Transcribe all records verbatim.
- Opening Delimiter -
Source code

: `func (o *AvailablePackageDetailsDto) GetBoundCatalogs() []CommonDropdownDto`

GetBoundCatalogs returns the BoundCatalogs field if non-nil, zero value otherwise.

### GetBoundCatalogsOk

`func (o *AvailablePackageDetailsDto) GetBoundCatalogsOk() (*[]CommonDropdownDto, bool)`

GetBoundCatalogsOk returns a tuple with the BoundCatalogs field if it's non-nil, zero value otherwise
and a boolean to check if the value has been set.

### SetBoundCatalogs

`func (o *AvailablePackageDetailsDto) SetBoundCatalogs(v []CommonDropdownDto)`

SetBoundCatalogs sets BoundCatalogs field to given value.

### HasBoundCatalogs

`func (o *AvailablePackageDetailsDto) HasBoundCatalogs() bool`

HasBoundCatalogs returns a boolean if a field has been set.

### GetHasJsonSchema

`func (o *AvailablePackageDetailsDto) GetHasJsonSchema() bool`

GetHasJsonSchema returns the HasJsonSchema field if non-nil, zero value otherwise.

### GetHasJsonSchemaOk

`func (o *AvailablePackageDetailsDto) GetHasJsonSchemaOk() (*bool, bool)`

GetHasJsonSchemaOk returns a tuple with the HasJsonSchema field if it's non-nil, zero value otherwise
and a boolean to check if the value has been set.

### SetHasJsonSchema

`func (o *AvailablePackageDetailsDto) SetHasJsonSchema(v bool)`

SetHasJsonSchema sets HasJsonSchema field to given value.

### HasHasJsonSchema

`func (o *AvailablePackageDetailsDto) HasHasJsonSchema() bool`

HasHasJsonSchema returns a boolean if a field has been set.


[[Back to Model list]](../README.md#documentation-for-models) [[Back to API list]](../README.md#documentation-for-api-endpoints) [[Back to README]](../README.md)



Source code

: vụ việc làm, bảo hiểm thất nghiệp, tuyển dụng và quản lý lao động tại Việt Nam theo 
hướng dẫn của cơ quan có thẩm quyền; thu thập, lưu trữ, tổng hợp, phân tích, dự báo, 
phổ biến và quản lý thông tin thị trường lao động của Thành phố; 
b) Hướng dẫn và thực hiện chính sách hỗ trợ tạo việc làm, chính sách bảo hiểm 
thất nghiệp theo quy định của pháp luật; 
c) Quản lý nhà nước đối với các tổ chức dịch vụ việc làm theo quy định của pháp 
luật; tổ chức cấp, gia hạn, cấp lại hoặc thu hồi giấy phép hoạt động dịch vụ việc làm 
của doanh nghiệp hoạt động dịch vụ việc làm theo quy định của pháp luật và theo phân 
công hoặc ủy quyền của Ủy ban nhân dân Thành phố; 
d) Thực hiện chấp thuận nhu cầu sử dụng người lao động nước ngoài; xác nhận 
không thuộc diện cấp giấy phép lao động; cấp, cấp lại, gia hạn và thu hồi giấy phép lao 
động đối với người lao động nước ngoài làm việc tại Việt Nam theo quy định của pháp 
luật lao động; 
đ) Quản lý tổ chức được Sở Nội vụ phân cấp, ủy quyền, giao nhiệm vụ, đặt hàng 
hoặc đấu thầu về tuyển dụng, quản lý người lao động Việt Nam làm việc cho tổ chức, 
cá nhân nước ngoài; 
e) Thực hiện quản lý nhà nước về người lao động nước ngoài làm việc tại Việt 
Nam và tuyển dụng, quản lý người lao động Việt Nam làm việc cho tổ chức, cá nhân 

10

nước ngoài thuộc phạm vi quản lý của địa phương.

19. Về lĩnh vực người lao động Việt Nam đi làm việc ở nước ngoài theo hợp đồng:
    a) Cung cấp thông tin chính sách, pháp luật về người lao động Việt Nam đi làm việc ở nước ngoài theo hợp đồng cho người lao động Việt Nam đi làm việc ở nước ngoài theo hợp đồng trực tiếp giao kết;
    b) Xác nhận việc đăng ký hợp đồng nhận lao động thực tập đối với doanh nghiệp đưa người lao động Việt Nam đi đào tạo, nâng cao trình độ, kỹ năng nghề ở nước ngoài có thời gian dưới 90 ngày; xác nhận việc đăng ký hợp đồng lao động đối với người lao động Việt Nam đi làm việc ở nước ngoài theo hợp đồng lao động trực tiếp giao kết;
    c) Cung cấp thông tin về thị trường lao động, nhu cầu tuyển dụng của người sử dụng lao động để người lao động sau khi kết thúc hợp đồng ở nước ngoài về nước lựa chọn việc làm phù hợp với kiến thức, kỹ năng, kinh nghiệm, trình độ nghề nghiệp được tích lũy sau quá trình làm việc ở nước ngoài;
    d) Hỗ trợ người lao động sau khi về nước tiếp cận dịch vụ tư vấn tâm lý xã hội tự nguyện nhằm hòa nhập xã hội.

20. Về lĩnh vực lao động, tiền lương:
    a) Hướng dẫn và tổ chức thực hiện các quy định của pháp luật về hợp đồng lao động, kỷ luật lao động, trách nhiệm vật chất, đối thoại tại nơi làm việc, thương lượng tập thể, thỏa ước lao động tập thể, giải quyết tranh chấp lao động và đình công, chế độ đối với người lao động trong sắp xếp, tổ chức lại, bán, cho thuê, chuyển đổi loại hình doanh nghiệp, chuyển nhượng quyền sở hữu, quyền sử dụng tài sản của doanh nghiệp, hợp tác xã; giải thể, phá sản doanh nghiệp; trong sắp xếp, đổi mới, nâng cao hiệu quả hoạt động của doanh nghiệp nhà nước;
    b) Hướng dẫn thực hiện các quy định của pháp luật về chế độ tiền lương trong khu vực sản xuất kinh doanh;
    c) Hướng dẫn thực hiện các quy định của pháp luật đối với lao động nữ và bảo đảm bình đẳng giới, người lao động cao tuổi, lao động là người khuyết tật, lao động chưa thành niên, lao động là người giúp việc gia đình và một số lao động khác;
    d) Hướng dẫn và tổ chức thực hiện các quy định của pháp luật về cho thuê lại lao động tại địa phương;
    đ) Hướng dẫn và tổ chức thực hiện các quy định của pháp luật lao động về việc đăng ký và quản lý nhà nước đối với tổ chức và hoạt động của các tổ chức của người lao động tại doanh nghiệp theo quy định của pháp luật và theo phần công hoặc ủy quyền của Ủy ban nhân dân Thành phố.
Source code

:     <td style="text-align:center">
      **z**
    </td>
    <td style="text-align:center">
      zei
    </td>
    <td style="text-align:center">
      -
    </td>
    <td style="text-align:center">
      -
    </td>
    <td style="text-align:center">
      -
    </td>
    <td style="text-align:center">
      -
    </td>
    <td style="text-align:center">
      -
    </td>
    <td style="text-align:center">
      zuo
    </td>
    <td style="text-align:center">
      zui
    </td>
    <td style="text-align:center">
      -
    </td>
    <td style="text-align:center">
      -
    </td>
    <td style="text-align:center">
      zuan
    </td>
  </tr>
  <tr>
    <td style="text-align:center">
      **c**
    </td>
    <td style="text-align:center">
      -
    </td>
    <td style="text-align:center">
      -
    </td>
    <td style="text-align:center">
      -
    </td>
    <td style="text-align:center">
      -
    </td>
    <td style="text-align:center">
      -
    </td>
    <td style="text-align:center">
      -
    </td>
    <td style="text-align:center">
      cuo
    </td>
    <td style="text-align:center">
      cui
- Closing Delimiter -
- [Exercise output]:
Source code

: `func (o *AvailablePackageDetailsDto) GetBoundCatalogs() []CommonDropdownDto`

GetBoundCatalogs returns the BoundCatalogs field if non-nil, zero value otherwise.

### GetBoundCatalogsOk

`func (o *AvailablePackageDetailsDto) GetBoundCatalogsOk() (*[]CommonDropdownDto, bool)`

GetBoundCatalogsOk returns a tuple with the BoundCatalogs field if it's non-nil, zero value otherwise
and a boolean to check if the value has been set.

### SetBoundCatalogs

`func (o *AvailablePackageDetailsDto) SetBoundCatalogs(v []CommonDropdownDto)`

SetBoundCatalogs sets BoundCatalogs field to given value.

### HasBoundCatalogs

`func (o *AvailablePackageDetailsDto) HasBoundCatalogs() bool`

HasBoundCatalogs returns a boolean if a field has been set.

### GetHasJsonSchema

`func (o *AvailablePackageDetailsDto) GetHasJsonSchema() bool`

GetHasJsonSchema returns the HasJsonSchema field if non-nil, zero value otherwise.

### GetHasJsonSchemaOk

`func (o *AvailablePackageDetailsDto) GetHasJsonSchemaOk() (*bool, bool)`

GetHasJsonSchemaOk returns a tuple with the HasJsonSchema field if it's non-nil, zero value otherwise
and a boolean to check if the value has been set.

### SetHasJsonSchema

`func (o *AvailablePackageDetailsDto) SetHasJsonSchema(v bool)`

SetHasJsonSchema sets HasJsonSchema field to given value.

### HasHasJsonSchema

`func (o *AvailablePackageDetailsDto) HasHasJsonSchema() bool`

HasHasJsonSchema returns a boolean if a field has been set.


[[Back to Model list]](../README.md#documentation-for-models) [[Back to API list]](../README.md#documentation-for-api-endpoints) [[Back to README]](../README.md)



Source code

: vụ việc làm, bảo hiểm thất nghiệp, tuyển dụng và quản lý lao động tại Việt Nam theo 
hướng dẫn của cơ quan có thẩm quyền; thu thập, lưu trữ, tổng hợp, phân tích, dự báo, 
phổ biến và quản lý thông tin thị trường lao động của Thành phố; 
b) Hướng dẫn và thực hiện chính sách hỗ trợ tạo việc làm, chính sách bảo hiểm 
thất nghiệp theo quy định của pháp luật; 
c) Quản lý nhà nước đối với các tổ chức dịch vụ việc làm theo quy định của pháp 
luật; tổ chức cấp, gia hạn, cấp lại hoặc thu hồi giấy phép hoạt động dịch vụ việc làm 
của doanh nghiệp hoạt động dịch vụ việc làm theo quy định của pháp luật và theo phân 
công hoặc ủy quyền của Ủy ban nhân dân Thành phố; 
d) Thực hiện chấp thuận nhu cầu sử dụng người lao động nước ngoài; xác nhận 
không thuộc diện cấp giấy phép lao động; cấp, cấp lại, gia hạn và thu hồi giấy phép lao 
động đối với người lao động nước ngoài làm việc tại Việt Nam theo quy định của pháp 
luật lao động; 
đ) Quản lý tổ chức được Sở Nội vụ phân cấp, ủy quyền, giao nhiệm vụ, đặt hàng 
hoặc đấu thầu về tuyển dụng, quản lý người lao động Việt Nam làm việc cho tổ chức, 
cá nhân nước ngoài; 
e) Thực hiện quản lý nhà nước về người lao động nước ngoài làm việc tại Việt 
Nam và tuyển dụng, quản lý người lao động Việt Nam làm việc cho tổ chức, cá nhân 

10

nước ngoài thuộc phạm vi quản lý của địa phương.

19. Về lĩnh vực người lao động Việt Nam đi làm việc ở nước ngoài theo hợp đồng:
    a) Cung cấp thông tin chính sách, pháp luật về người lao động Việt Nam đi làm việc ở nước ngoài theo hợp đồng cho người lao động Việt Nam đi làm việc ở nước ngoài theo hợp đồng trực tiếp giao kết;
    b) Xác nhận việc đăng ký hợp đồng nhận lao động thực tập đối với doanh nghiệp đưa người lao động Việt Nam đi đào tạo, nâng cao trình độ, kỹ năng nghề ở nước ngoài có thời gian dưới 90 ngày; xác nhận việc đăng ký hợp đồng lao động đối với người lao động Việt Nam đi làm việc ở nước ngoài theo hợp đồng lao động trực tiếp giao kết;
    c) Cung cấp thông tin về thị trường lao động, nhu cầu tuyển dụng của người sử dụng lao động để người lao động sau khi kết thúc hợp đồng ở nước ngoài về nước lựa chọn việc làm phù hợp với kiến thức, kỹ năng, kinh nghiệm, trình độ nghề nghiệp được tích lũy sau quá trình làm việc ở nước ngoài;
    d) Hỗ trợ người lao động sau khi về nước tiếp cận dịch vụ tư vấn tâm lý xã hội tự nguyện nhằm hòa nhập xã hội.

20. Về lĩnh vực lao động, tiền lương:
    a) Hướng dẫn và tổ chức thực hiện các quy định của pháp luật về hợp đồng lao động, kỷ luật lao động, trách nhiệm vật chất, đối thoại tại nơi làm việc, thương lượng tập thể, thỏa ước lao động tập thể, giải quyết tranh chấp lao động và đình công, chế độ đối với người lao động trong sắp xếp, tổ chức lại, bán, cho thuê, chuyển đổi loại hình doanh nghiệp, chuyển nhượng quyền sở hữu, quyền sử dụng tài sản của doanh nghiệp, hợp tác xã; giải thể, phá sản doanh nghiệp; trong sắp xếp, đổi mới, nâng cao hiệu quả hoạt động của doanh nghiệp nhà nước;
    b) Hướng dẫn thực hiện các quy định của pháp luật về chế độ tiền lương trong khu vực sản xuất kinh doanh;
    c) Hướng dẫn thực hiện các quy định của pháp luật đối với lao động nữ và bảo đảm bình đẳng giới, người lao động cao tuổi, lao động là người khuyết tật, lao động chưa thành niên, lao động là người giúp việc gia đình và một số lao động khác;
    d) Hướng dẫn và tổ chức thực hiện các quy định của pháp luật về cho thuê lại lao động tại địa phương;
    đ) Hướng dẫn và tổ chức thực hiện các quy định của pháp luật lao động về việc đăng ký và quản lý nhà nước đối với tổ chức và hoạt động của các tổ chức của người lao động tại doanh nghiệp theo quy định của pháp luật và theo phần công hoặc ủy quyền của Ủy ban nhân dân Thành phố.
Source code

:     <td style="text-align:center">
      **z**
    </td>
    <td style="text-align:center">
      zei
    </td>
    <td style="text-align:center">
      -
    </td>
    <td style="text-align:center">
      -
    </td>
    <td style="text-align:center">
      -
    </td>
    <td style="text-align:center">
      -
    </td>
    <td style="text-align:center">
      -
    </td>
    <td style="text-align:center">
      zuo
    </td>
    <td style="text-align:center">
      zui
    </td>
    <td style="text-align:center">
      -
    </td>
    <td style="text-align:center">
      -
    </td>
    <td style="text-align:center">
      zuan
    </td>
  </tr>
  <tr>
    <td style="text-align:center">
      **c**
    </td>
    <td style="text-align:center">
      -
    </td>
    <td style="text-align:center">
      -
    </td>
    <td style="text-align:center">
      -
    </td>
    <td style="text-align:center">
      -
    </td>
    <td style="text-align:center">
      -
    </td>
    <td style="text-align:center">
      -
    </td>
    <td style="text-align:center">
      cuo
    </td>
    <td style="text-align:center">
      cui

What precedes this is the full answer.